# wrapping a box



## 72caddydeville (Jul 26, 2004)

i got a sub box, its about 3' wide, 1.5' long, and 1.5' tall. i want to wrap it in some white vynil. how would i do this?? first time wrapping something like this.


----------



## CarShowDisplays (Sep 15, 2005)

the hard part about vinyl and speaker boxes, is you have to hide the seams. If you take an upholstery approch to it and wrap it like a seat or a couch you will pre sew the seams together and strech the pre-made piece over the box.

If you take a car audio installer approch to it. you can't do vinyl the same way you do carpet. the box has to be super smooth and have the screw heads filled and sanded, any little bump or imperfection will show up in the vinyl. 

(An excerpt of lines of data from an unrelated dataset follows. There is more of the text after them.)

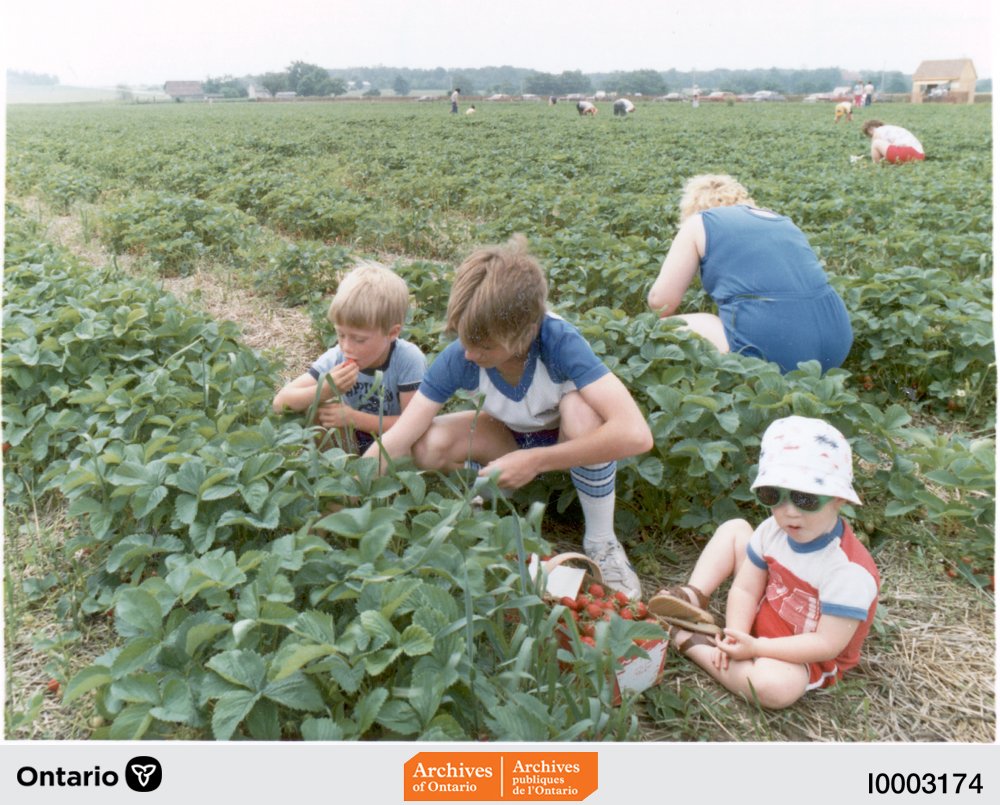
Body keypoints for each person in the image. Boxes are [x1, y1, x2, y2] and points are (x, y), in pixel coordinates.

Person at [361, 235, 653, 597]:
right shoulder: (463, 353)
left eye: (483, 347)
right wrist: (347, 491)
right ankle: (495, 491)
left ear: (527, 332)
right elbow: (401, 436)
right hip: (509, 436)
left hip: (565, 438)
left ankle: (601, 540)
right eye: (465, 341)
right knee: (429, 443)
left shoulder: (559, 342)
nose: (469, 354)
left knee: (582, 413)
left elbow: (636, 433)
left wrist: (535, 460)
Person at [649, 415, 880, 709]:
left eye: (806, 499)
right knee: (735, 529)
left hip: (803, 655)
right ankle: (694, 594)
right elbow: (746, 589)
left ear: (839, 499)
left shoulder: (848, 572)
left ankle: (690, 641)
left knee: (773, 689)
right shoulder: (774, 529)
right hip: (764, 614)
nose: (789, 512)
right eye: (773, 495)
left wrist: (757, 648)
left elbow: (826, 644)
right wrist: (738, 634)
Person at [647, 174, 853, 373]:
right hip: (837, 341)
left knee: (665, 325)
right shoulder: (782, 221)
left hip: (775, 350)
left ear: (691, 207)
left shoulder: (699, 222)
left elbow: (661, 303)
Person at [272, 262, 426, 453]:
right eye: (341, 334)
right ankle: (338, 470)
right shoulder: (336, 356)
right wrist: (326, 389)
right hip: (349, 442)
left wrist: (354, 419)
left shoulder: (407, 359)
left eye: (359, 339)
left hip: (392, 445)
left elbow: (414, 425)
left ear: (392, 332)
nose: (346, 347)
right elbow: (280, 403)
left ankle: (372, 476)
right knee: (320, 404)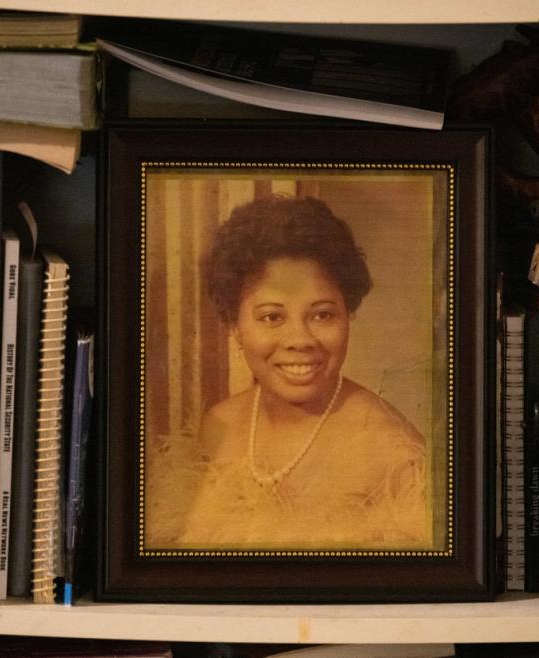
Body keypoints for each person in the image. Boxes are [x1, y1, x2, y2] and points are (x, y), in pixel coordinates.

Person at [144, 194, 434, 551]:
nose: (299, 340)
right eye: (272, 317)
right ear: (235, 325)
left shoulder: (393, 452)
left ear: (348, 316)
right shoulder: (219, 426)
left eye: (322, 314)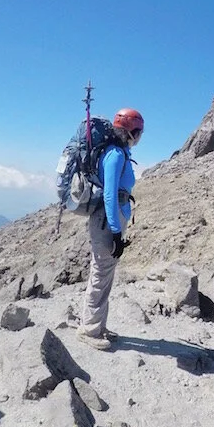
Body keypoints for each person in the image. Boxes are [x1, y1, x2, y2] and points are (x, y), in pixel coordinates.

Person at [77, 108, 144, 350]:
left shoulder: (120, 152)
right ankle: (90, 330)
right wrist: (116, 231)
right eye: (139, 131)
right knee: (100, 273)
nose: (140, 136)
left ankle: (98, 325)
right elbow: (109, 194)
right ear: (131, 131)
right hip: (107, 221)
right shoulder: (115, 154)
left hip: (112, 218)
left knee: (106, 273)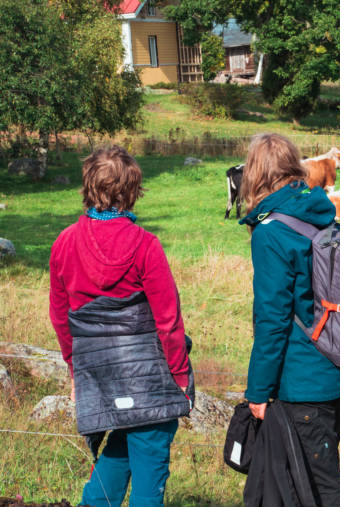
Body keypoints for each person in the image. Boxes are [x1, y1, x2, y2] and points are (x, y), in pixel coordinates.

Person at [48, 146, 192, 507]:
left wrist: (75, 370)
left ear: (88, 186)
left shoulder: (64, 243)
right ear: (132, 191)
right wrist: (180, 374)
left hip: (99, 371)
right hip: (148, 374)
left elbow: (60, 317)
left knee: (119, 447)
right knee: (149, 465)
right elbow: (168, 319)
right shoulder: (145, 245)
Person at [238, 133, 340, 506]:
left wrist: (257, 391)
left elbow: (272, 320)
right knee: (309, 483)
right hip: (333, 366)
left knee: (319, 484)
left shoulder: (272, 232)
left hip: (301, 380)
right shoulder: (319, 211)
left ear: (254, 173)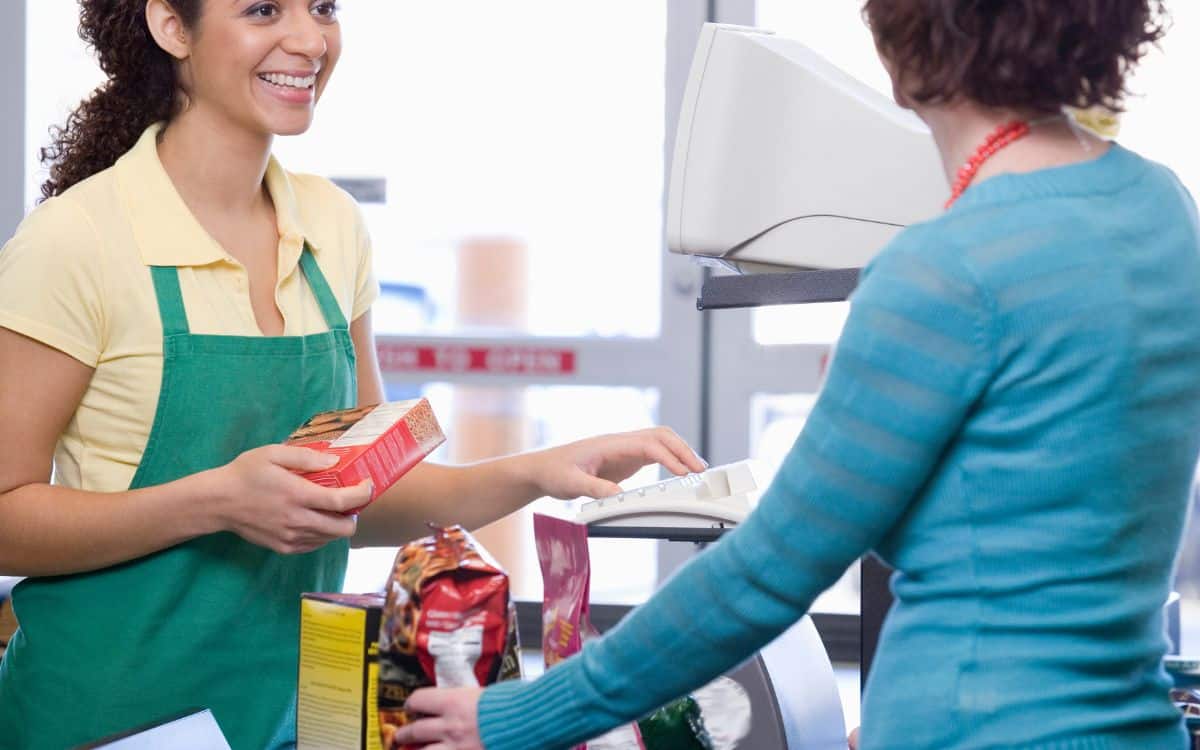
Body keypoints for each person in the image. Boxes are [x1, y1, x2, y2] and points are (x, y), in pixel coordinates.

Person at [397, 1, 1200, 748]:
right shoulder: (1159, 206)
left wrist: (515, 718)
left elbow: (767, 573)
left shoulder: (943, 270)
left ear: (902, 40)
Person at [0, 2, 703, 749]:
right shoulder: (79, 240)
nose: (309, 40)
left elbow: (369, 493)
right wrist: (217, 503)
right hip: (103, 723)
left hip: (285, 720)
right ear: (173, 26)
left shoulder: (330, 228)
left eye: (324, 8)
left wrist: (543, 470)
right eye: (263, 9)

if you don't care about the sides being seen, smooth out the front, and glue the box, and the vinyl. then wrap the vinyl starting from the bottom and go aroung the front, top back and then the bottom. you can staple the bottom seam becuase it will not be seen. 

if you sides will show, you can to the same in wraping one piece around the bottom, front, top, and back. and then maybe make some kind of "End caps" for the sides and glue them on or screw them on from the inside of the box. 

if you can, use a router with a roundover bit and round off all the corners of the box. this will make it easier to pull the vinyl tight.

when you build a box from scratch knowing you want to vinyl it. it will make it easier to have the sides sink in a 1/2in (like a lot of the pre-fab boxes are), wrap the vinyl as best you can around the sides, and make an end cap that will fit inside the sunk in sides of the box. 

I cover about 8-10 boxes a month at work
DC


----------



## 59Impala (Oct 13, 2004)

I wonder how it would look if you took aluminum angle and put in on all the sides and angles to help hide the seams....you could mirror polish it and it would look like a polished cage around your vinyl.


----------



## japSW20 (Jan 13, 2005)

why not just wrap it in padding like on vinyls roofs before the vinyl so it hides the imperfections?


----------



## JUICEDEXPL (Oct 10, 2004)

yeah use 1/8 inch foam padding underneath and your good to go


----------